SOURCE MATERIAL:
>>>

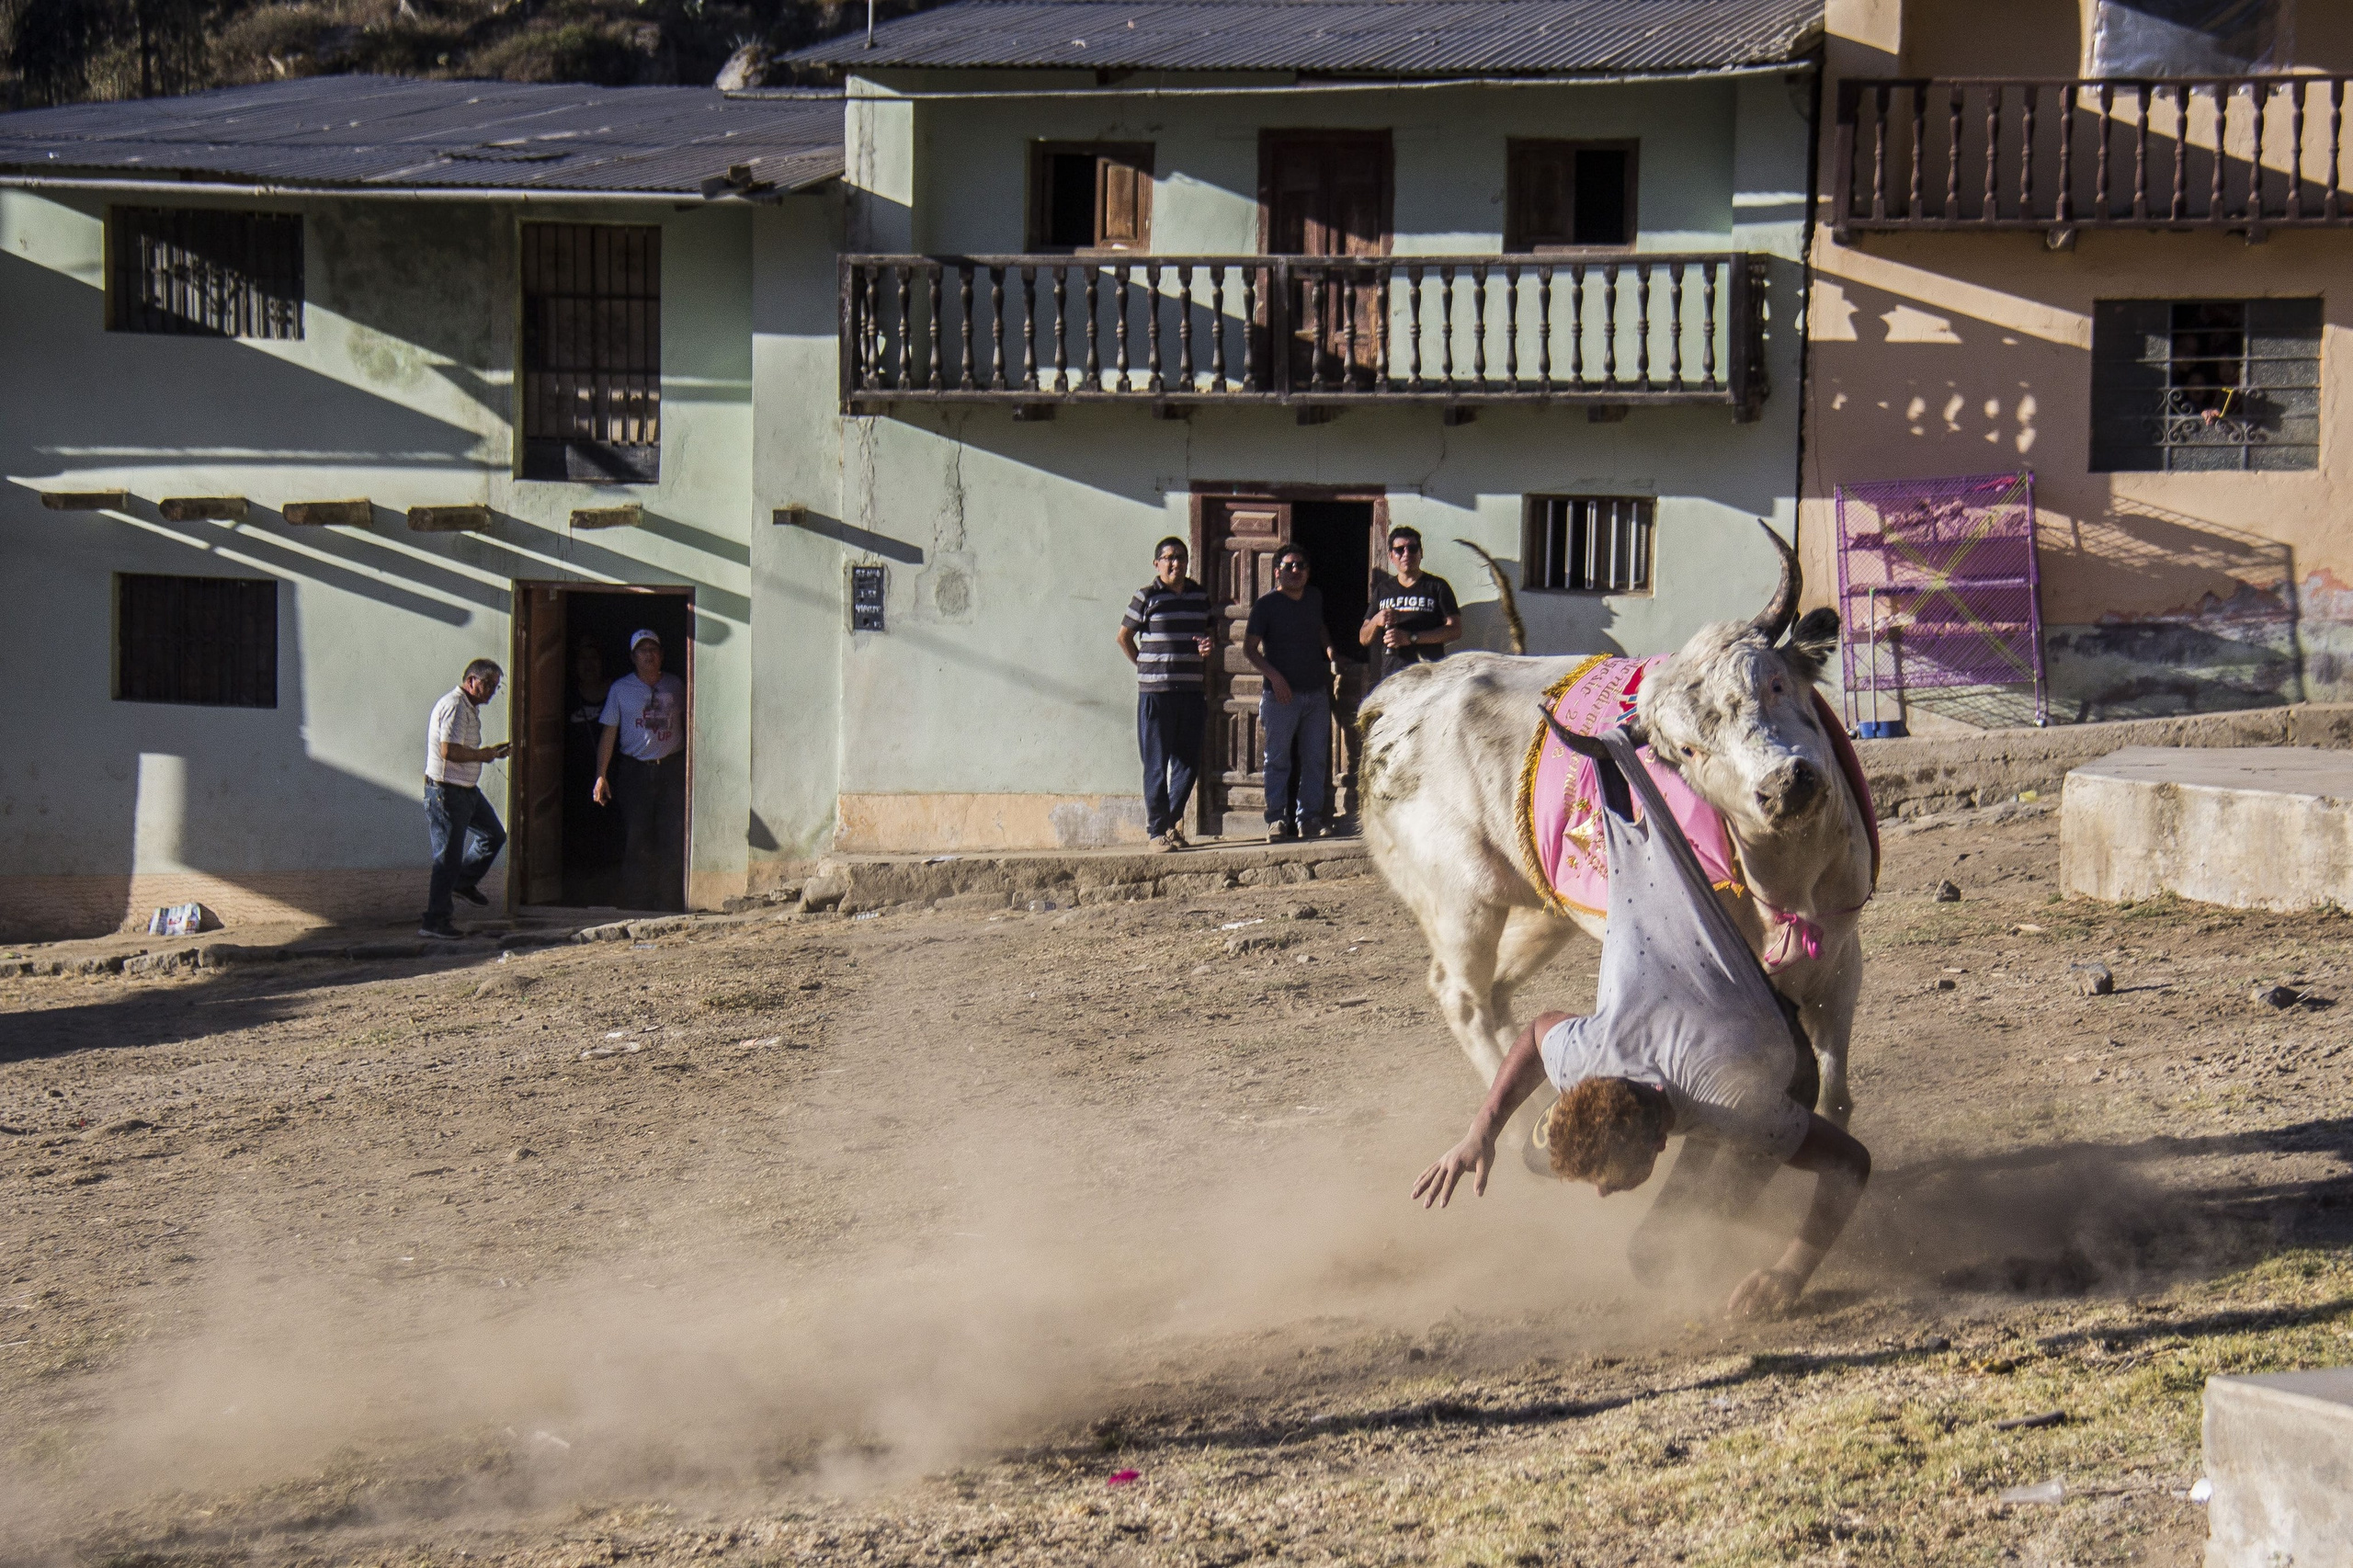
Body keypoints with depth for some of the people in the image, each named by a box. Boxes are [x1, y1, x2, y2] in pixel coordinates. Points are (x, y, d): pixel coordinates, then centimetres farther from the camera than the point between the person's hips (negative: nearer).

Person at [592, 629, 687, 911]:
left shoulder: (676, 686, 10)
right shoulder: (621, 689, 6)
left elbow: (688, 726, 19)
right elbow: (609, 733, 5)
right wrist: (601, 776, -2)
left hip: (672, 770, 1)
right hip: (634, 770, -1)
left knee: (673, 840, -4)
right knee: (636, 841, -3)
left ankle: (668, 903, 0)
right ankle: (638, 903, 2)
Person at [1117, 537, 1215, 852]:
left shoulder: (1200, 595, 11)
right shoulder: (1147, 597, -3)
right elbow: (1124, 636, 6)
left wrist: (1207, 647, 2)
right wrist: (1144, 666, 1)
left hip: (1192, 690, 4)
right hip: (1155, 692, -4)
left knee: (1188, 761, 7)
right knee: (1156, 764, -1)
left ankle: (1173, 819, 24)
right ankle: (1158, 830, 4)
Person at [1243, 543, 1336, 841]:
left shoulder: (1314, 599, 11)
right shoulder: (1267, 604, -5)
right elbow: (1249, 648, -5)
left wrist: (1329, 649, 13)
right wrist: (1274, 676, -17)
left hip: (1316, 692, 5)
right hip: (1282, 694, -5)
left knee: (1316, 758, 5)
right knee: (1278, 759, -3)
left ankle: (1309, 817, 11)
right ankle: (1276, 819, 1)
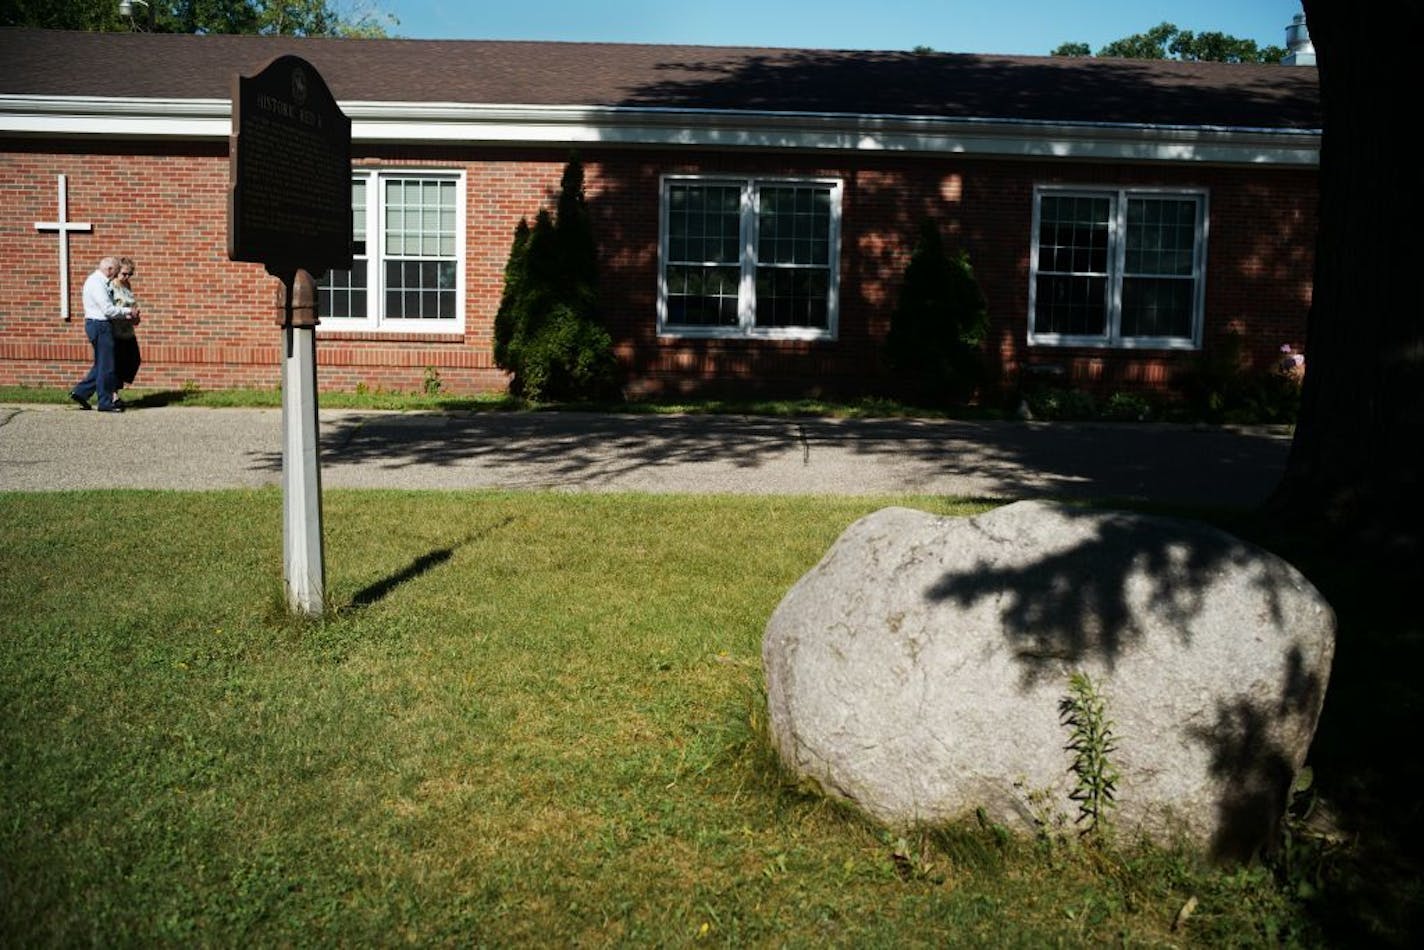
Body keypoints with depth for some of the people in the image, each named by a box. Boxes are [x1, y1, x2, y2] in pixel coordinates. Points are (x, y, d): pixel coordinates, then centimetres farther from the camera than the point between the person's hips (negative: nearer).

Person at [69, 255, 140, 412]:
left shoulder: (97, 281, 16)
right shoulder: (97, 283, -17)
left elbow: (107, 307, 17)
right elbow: (108, 310, -22)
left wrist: (127, 315, 7)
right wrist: (128, 311, -11)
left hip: (98, 325, 10)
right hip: (100, 326, -10)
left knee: (101, 364, 18)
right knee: (106, 366, -3)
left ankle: (80, 392, 20)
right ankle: (106, 403, 3)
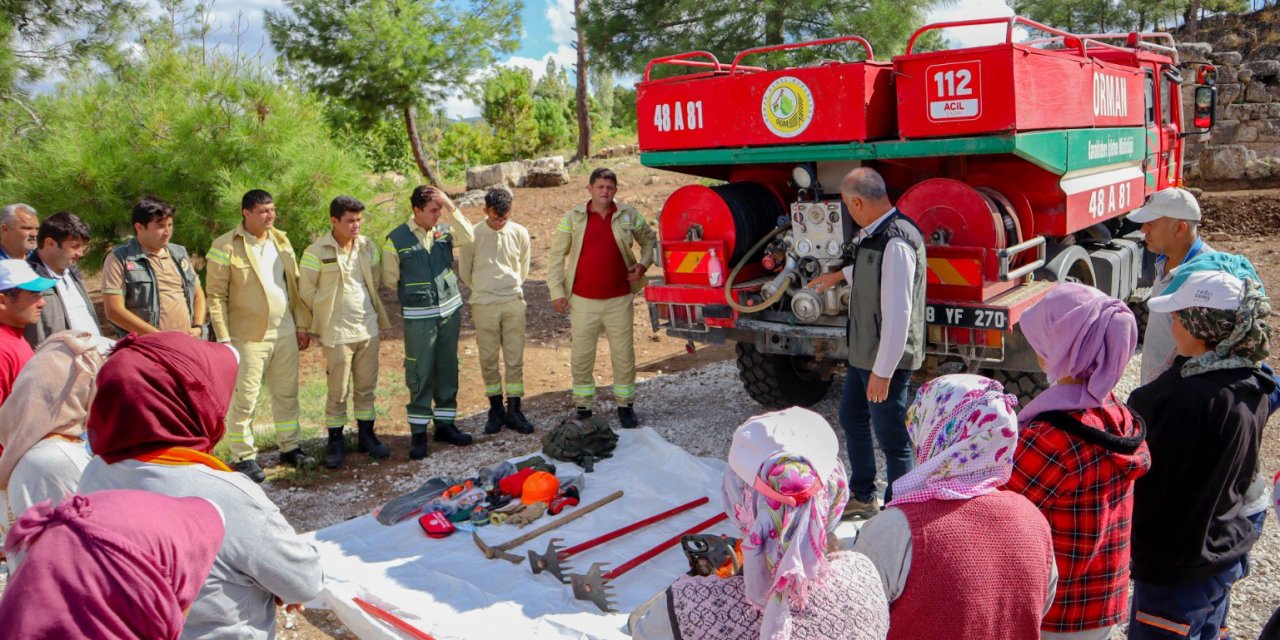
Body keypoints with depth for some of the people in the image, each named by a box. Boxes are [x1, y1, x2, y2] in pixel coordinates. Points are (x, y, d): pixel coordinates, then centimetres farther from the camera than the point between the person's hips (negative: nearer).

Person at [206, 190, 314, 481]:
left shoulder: (281, 241, 10)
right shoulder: (225, 247, -9)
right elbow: (216, 296, -8)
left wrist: (301, 325, 11)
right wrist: (224, 338, -12)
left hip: (285, 333, 6)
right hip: (248, 336, -6)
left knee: (287, 394, 13)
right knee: (244, 399, 1)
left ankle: (289, 447, 26)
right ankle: (243, 456, 13)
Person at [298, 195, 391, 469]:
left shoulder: (368, 247, 2)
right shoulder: (316, 252, -12)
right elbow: (306, 291, -4)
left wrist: (367, 308, 12)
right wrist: (327, 316, 2)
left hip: (369, 328, 4)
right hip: (337, 332, -4)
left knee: (367, 387, 13)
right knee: (338, 391, 3)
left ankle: (366, 435, 26)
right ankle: (335, 441, 17)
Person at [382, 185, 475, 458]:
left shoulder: (444, 230, 2)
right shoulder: (396, 240, -7)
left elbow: (467, 238, -18)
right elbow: (390, 280, 2)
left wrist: (451, 208, -23)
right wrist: (413, 295, 9)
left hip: (450, 310, 4)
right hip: (418, 317, -4)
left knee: (448, 369, 11)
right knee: (420, 374, 0)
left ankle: (445, 424, 23)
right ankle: (418, 431, 9)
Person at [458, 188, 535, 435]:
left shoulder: (519, 233, -1)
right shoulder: (473, 235, -7)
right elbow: (464, 272, 6)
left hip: (514, 302, 1)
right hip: (484, 305, -1)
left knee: (515, 358, 3)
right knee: (488, 359, 5)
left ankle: (514, 410, 10)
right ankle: (495, 409, 18)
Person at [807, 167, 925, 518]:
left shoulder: (896, 243, -26)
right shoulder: (874, 234, 4)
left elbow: (898, 314, -28)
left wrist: (883, 371, -25)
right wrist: (840, 275, 44)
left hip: (887, 358, -11)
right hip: (863, 351, 11)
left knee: (891, 437, 4)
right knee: (851, 418, 23)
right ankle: (862, 498, 41)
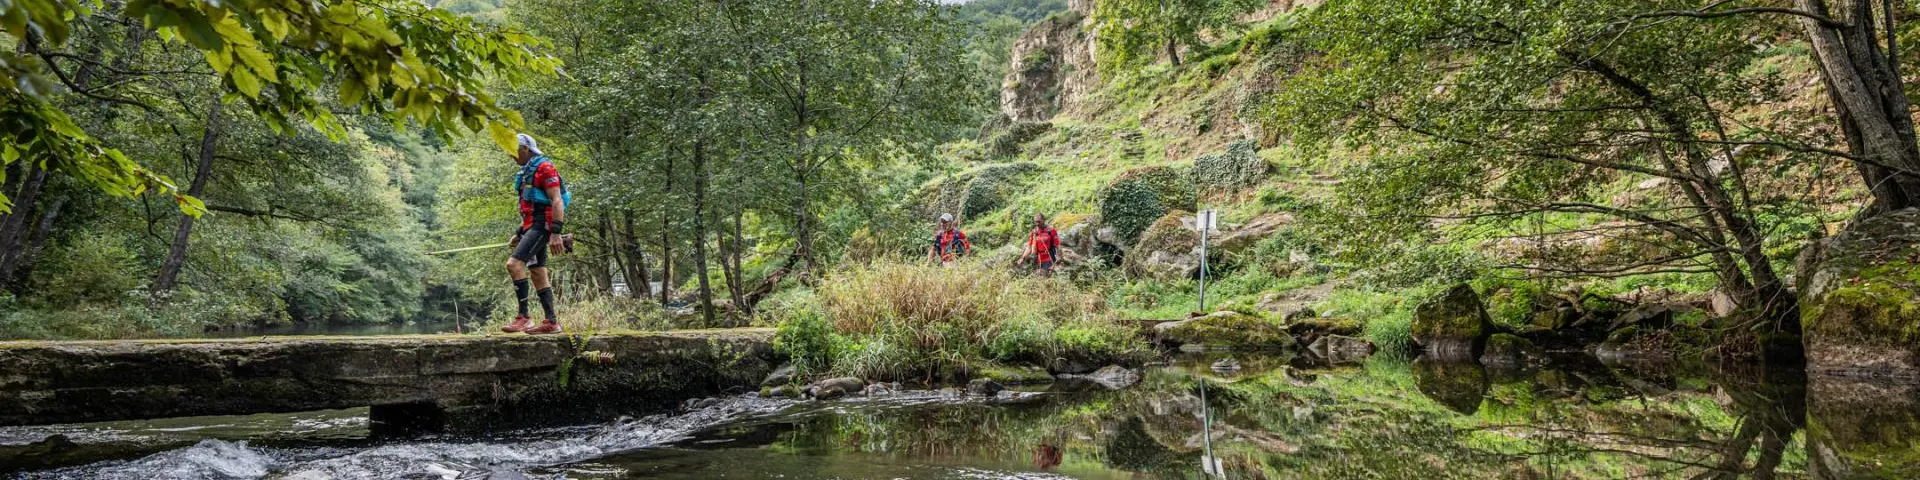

<<<

YOUR INSTRUCTIONS:
Nothing outside the stretch above, from the line with "left knee: (101, 364, 18)" through the line with "right ankle: (335, 441, 17)", is set down. Transcribe that stretch exactly, ends included, but not its pictures.

SOLUTION FOR THIS TASK:
left knee: (101, 364, 18)
right knee: (106, 366, -3)
left ankle: (80, 392, 20)
right ankle: (106, 403, 3)
Body keypoints with depth for some of the people in the image, each named by a box. Boxes are [x1, y1, x2, y2] in pixel coordinates. Points are (x, y, d): pixel coordinates, then centimetres farther from the camera than the point between the person's hips (negative: nearer).

Person at [206, 190, 314, 481]:
left shoulder: (281, 241, 10)
right shoulder: (225, 247, -9)
right elbow: (216, 296, -8)
left wrist: (301, 325, 11)
right wrist: (224, 338, -12)
left hip: (285, 333, 6)
right hip: (248, 336, -6)
left knee: (287, 394, 13)
right knee: (244, 399, 1)
left ankle: (289, 447, 26)
right ankle: (243, 456, 13)
Person at [298, 195, 391, 469]:
left shoulder: (368, 247, 2)
right shoulder: (316, 252, -12)
right elbow: (306, 291, -4)
left wrist: (367, 308, 12)
right wrist: (327, 316, 2)
left hip: (369, 328, 4)
right hip: (337, 332, -4)
left knee: (367, 387, 13)
right knee: (338, 391, 3)
left ankle: (366, 435, 26)
right ankle: (335, 441, 17)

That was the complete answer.